# Becky's Violin



## becky

Here's a pic of my violin. She was made in 1907, I think I should have a party for her in 2 1/2 years. She has HOPF stamped on the back by the neck and has a nice mother-of-pearl in-laid tailpiece. She has a good quality sound and was a deal for the price (when I got her appraised 12 years ago, she was valued at twice the money I bought and repaired her for.) I say she, because she is a distinctly feminine violin  I should get her reappraised sometime ... when I get around to it  She probably is all the violin I will ever need, but who knows what the future has in store? 

P.S. Her name is Rosy


----------



## Nox

...lovely...and great picture too!...


----------



## baroque flute

Thanks for sharing the picture.

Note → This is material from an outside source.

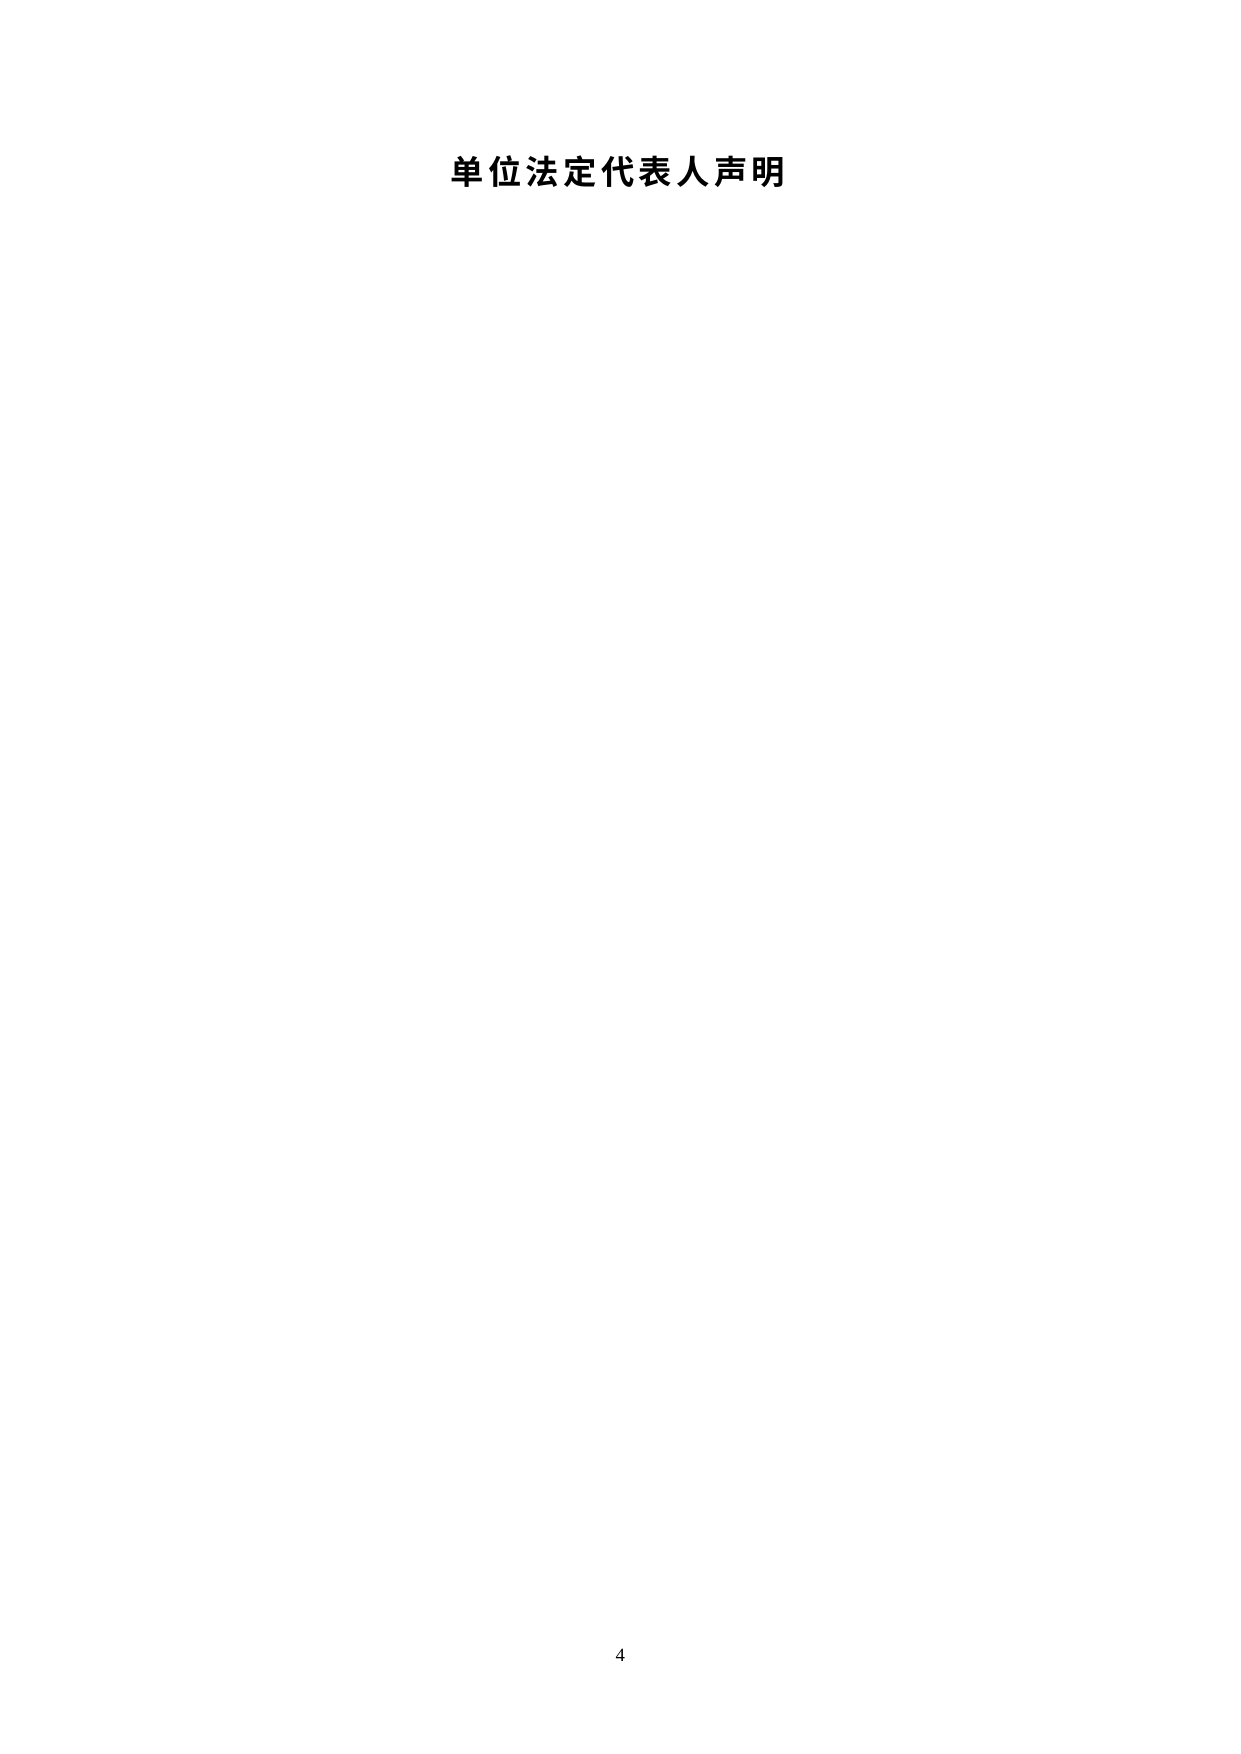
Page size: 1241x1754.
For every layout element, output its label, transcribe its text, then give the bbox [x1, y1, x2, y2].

text 单位法定代表人声明 [120, 131, 1120, 210]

It's a nice violin and a nice name.  What kind of sound does it have?


----------



## baroque flute

Wow, that violin is old!! BUt I guess it is a great deal newer than a Stradivardius! Don't violins increase in value when they get older, if kept in good condition?


----------



## Daniel

Yes, baroque, actually i would prefer old violins much more than new built ones. New ones feel a bit cold sometimes and need years to development a strong convincable sounding.

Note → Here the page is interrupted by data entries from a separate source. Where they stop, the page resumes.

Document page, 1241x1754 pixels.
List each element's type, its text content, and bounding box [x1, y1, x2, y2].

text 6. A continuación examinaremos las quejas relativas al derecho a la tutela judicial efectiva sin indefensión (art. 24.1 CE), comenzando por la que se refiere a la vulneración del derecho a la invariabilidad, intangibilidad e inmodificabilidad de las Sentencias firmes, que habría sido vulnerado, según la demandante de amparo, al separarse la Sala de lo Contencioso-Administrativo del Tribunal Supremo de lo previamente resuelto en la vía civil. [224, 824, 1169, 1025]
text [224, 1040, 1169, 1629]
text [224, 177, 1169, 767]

Rosy is really charming :wub:.


----------



## becky

> _Originally posted by baroque flute_@Aug 7 2004, 12:02 AM
> *Thanks for sharing the picture. It's a nice violin and a nice name.  What kind of sound does it have?
> [snapback]1330[/snapback]​*


Her sound is rather deep from what I can tell. The sound also carries very well. I don't know the correct words to describe her sound, though. All recordings that I've done do not do her justice, so it would be hard to pick the sound from one of my recordings. I'm new to recording on the computer so I've only been using my cheap-o microphone and Windows programs!


----------



## oistrach13

she's wonderful .

thanks for sharing. a small question, do you know where it came from? looks a bit german to me. (of course I wouldn't know, I'm an idiot when it comes to these things)


----------



## becky

> _Originally posted by oistrach13_@Aug 26 2004, 03:22 PM
> *she's wonderful .
> 
> thanks for sharing. a small question, do you know where it came from? looks a bit german to me. (of course I wouldn't know, I'm an idiot when it comes to these things)
> [snapback]1641[/snapback]​*


Yep, it's a German instrument, which is great since I'm half German!

My instrument and I have similar roots :wub:

That probably sounded corny! :lol:


----------



## Daniel

You are half German? That's great


----------



## oistrach13

that is nice .

I suppose it has a high arching? I can't tell from the picture.

why don't instruments with high arching increase in value as much as flatter ones 

I hear that high arched violas sound a bit nasal, and thus less desirable. would that have anything to do with high arched violins :mellow:


----------